Recently the IEA published a Roadmap and Policy package. The primary purpose of roadmap is to help establish a vision for vehicle fuel economy, promote specific targets, and outline key steps to achieve them. The roadmap also outlines roles for different stakeholders and describes how they can work together to reach common objectives. Finally, it introduces key elements of policy, which are further explored in Policy Pathway: Improving the Fuel Economy of Road Vehicles
Improving the Fuel Economy of Road Vehicles proposes a policy pathway in four phases to support the development of policies to improve fuel efficiency of road vehicles. In particular, case studies of the EU passenger car CO2 emissions regulation and Japanese HDV fuel economy standards offer insights to the critical steps needed in implementing these kinds of policies. Every country setting has different policy contexts and political appetites for change, different infrastructure and vehicle stock dynamics.

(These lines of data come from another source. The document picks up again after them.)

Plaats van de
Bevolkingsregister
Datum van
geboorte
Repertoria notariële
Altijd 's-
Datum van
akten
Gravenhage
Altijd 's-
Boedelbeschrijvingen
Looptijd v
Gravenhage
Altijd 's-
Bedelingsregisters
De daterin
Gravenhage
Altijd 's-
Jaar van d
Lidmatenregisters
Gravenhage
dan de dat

Among sectors, transport represents the greatest challenge but also the greatest opportunity to improve energy efficiency. Road transport has the highest dependency on oil compared with any other sector, and therefore, any improvements in energy efficiency can deliver great benefits in terms of increased energy security, economic performance, mobility for citizens and reduced carbon emissions.
The step-by-step guide and case studies of policies to improve the fuel economy of road vehicles has been developed for policymakers seeking to discover the lessons learned from other countries around the world in fuel economy policy making. It provides information and key steps for the development and effective implementation of policies to improve the fuel economy of road vehicles.
The Policy Pathway series aims to assist policy makers with implementation of the 25 IEA energy efficiency policy recommendations that were originally published and endorsed by G8 governments in 2008 and were updated and endorsed by IEA Ministers in 2011. These recommendations encourage governments to implement policies to capture the cost-effective energy-saving potential of energy efficiency measures across all sectors (IEA, 2011a). Five of these recommendations focus on policies to improve vehicle fuel efficiency and reduce fuel consumption from the transport sector.